The move will allow leasing companies to recover their aircraft from Kingfisher Airlines for defaulting on lease rentals.
Announcing the deregistration, DGCA Arun Mishra said he will discuss the issue with all affected stakeholders, including tax authorities, airport operators and other vendors.
Airport regulator, Airports Authority of India (AAI) has seized several of the 10 aircraft owned by KFA. The AAI has decided not to release the KFA aircraft till such time the airline clears its dues that it owes to AAI.
Some leasing companies like the German Aviation Bank (DVB) moved the Delhi High Court, which ordered that the lessors had a right over these aircraft.
Following the decision, aircraft lessor International Lease Finance Corp (ILFC) said it had successfully removed one of six Kingfisher aircraft — an Airbus A-321 stranded in India.

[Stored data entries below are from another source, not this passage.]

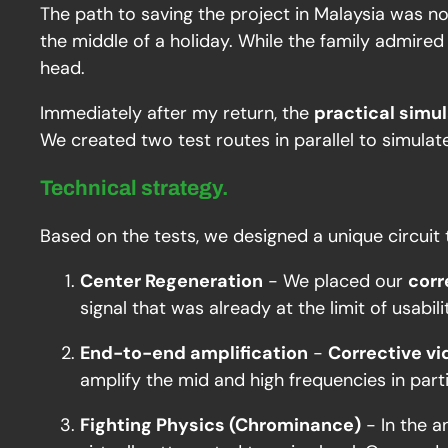
The path to saving the project in Malaysia was no
the middle of a holiday. While the family admired 
head.
Immediately after my return, the
practical simu
We created two test routes in parallel to simulat
Technical strategy.
Based on the tests, we designed a unique circuit
Center Regeneration
- We placed our
corr
signal that was already at the limit of usabilit
End-to-end amplification
-
Corrective vi
amplify the mid and high frequencies in parti
Fighting Physics (Chrominance)
- In the a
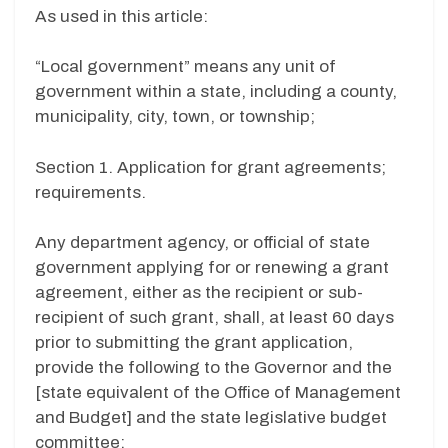
As used in this article:
“Local government” means any unit of
government within a state, including a county,
municipality, city, town, or township;
Section 1. Application for grant agreements;
requirements.
Any department agency, or official of state
government applying for or renewing a grant
agreement, either as the recipient or sub-
recipient of such grant, shall, at least 60 days
prior to submitting the grant application,
provide the following to the Governor and the
[state equivalent of the Office of Management
and Budget] and the state legislative budget
committee:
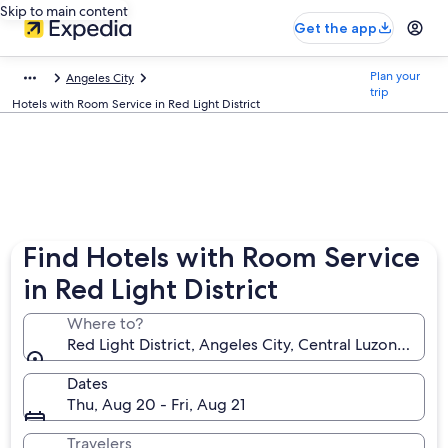
Skip to main content
Get the app
Plan your
Angeles City
trip
Hotels with Room Service in Red Light District
Find Hotels with Room Service
in Red Light District
Where to?
Red Light District, Angeles City, Central Luzon, Phili
Dates
Thu, Aug 20 - Fri, Aug 21
Travelers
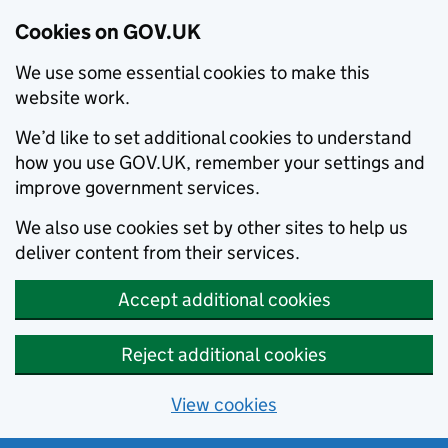
Cookies on GOV.UK
We use some essential cookies to make this
website work.
We’d like to set additional cookies to understand
how you use GOV.UK, remember your settings and
improve government services.
We also use cookies set by other sites to help us
deliver content from their services.
Accept additional cookies
Reject additional cookies
View cookies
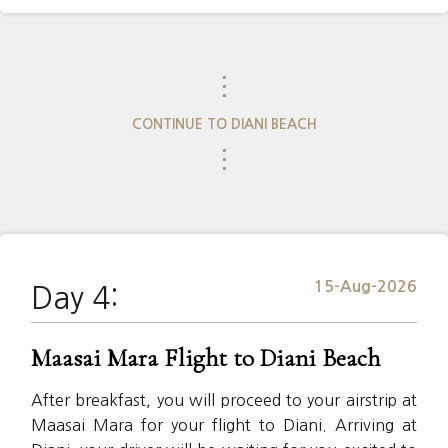
⋮
CONTINUE TO DIANI BEACH
⋮
15-Aug-2026
Day 4:
Maasai Mara Flight to Diani Beach
After breakfast, you will proceed to your airstrip at
Maasai Mara for your flight to Diani. Arriving at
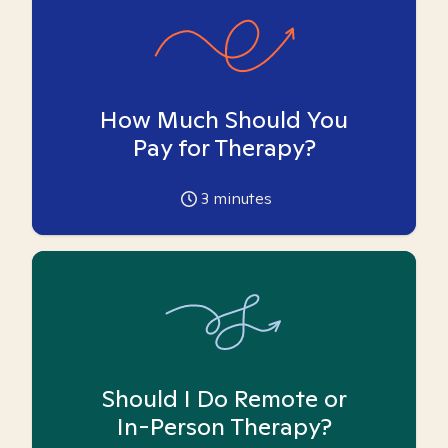
How Much Should You
Pay for Therapy?
3
minutes
Should I Do Remote or
In-Person Therapy?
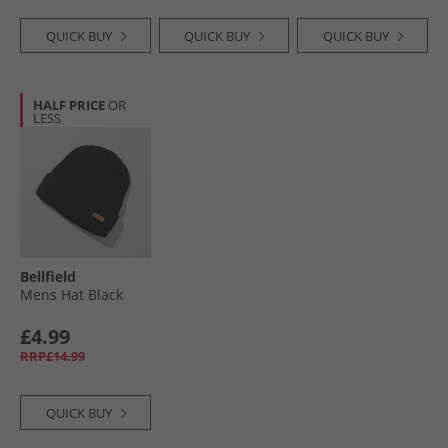
QUICK BUY
QUICK BUY
QUICK BUY
HALF PRICE
OR
LESS
Bellfield
Mens Hat Black
£4.99
RRP£14.99
QUICK BUY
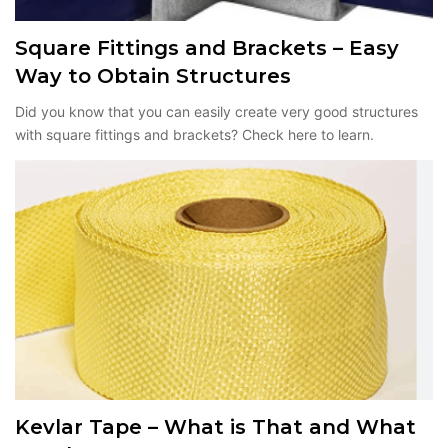
Square Fittings and Brackets – Easy
Way to Obtain Structures
Did you know that you can easily create very good structures
with square fittings and brackets? Check here to learn.
Kevlar Tape – What is That and What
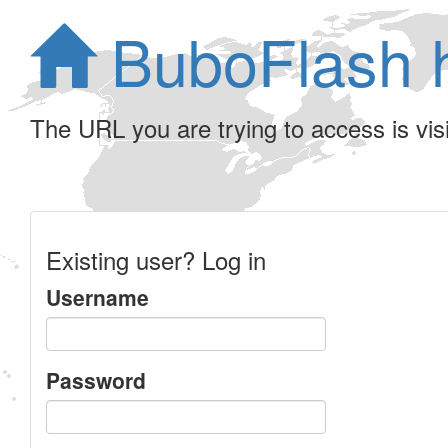
BuboFlash 
The URL you are trying to access is visib
Existing user? Log in
Username
Password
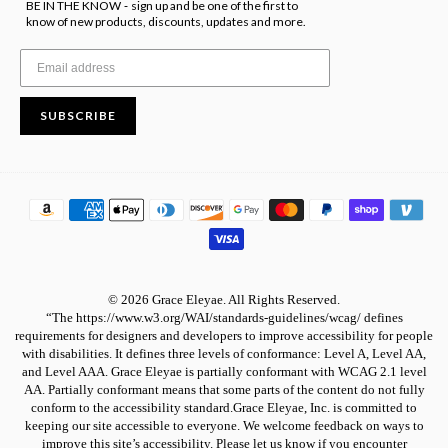
BE IN THE KNOW
sign up and be one of the first to
-
know of new products, discounts, updates and more.
SUBSCRIBE
© 2026 Grace Eleyae. All Rights Reserved.
“The https://www.w3.org/WAI/standards-guidelines/wcag/ defines
requirements for designers and developers to improve accessibility for people
with disabilities. It defines three levels of conformance: Level A, Level AA,
and Level AAA. Grace Eleyae is partially conformant with WCAG 2.1 level
AA. Partially conformant means that some parts of the content do not fully
conform to the accessibility standard.Grace Eleyae, Inc. is committed to
keeping our site accessible to everyone. We welcome feedback on ways to
improve this site’s accessibility. Please let us know if you encounter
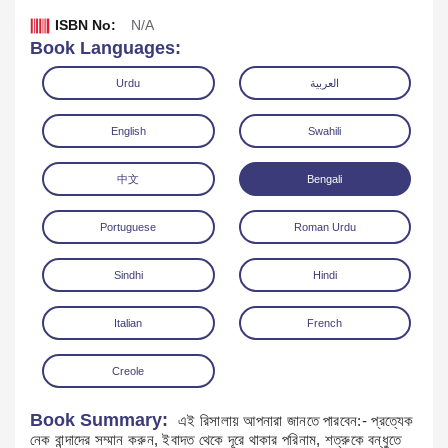
ISBN No:
N/A
Book Languages:
Urdu
العربية
English
Swahili
中文
Bengali
Portuguese
Roman Urdu
Sindhi
Hindi
Download
Italian
French
Creole
Book Summary:
এই রিসালায় আপনারা জানতে পারবেন:- প্রত্যেক
নেক বান্দাদের সম্মান করুন, ইবাদত থেকে দূরে থাকার পরিনাম, শত্রুকে বন্ধুতে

DVB has also demanded for deregistration of two more Kingfisher planes, when it met DGCA on Monday.
The two planes had been sent to Turkey for repairs and maintenance where DVB seized them. However, unless the planes were deregistered in the lessor country the German Bank cannot reclaim them and lease or sell them to other carriers.
Financially crippled Kingfisher owns 10 planes and another 15 are leased which are yet to be deregistered, AAI chairman VP Aggarwal said on the sidelines of a CII function.
The dispute over Kingfisher’s leased planes is seen as a major test of the Cape Town Convention, a global treaty to standardise transactions involving moveable property like aircraft including contracts of sale and leases. It provides legal remedies for default in financing agreements including repossession and the effect of bankruptcy laws.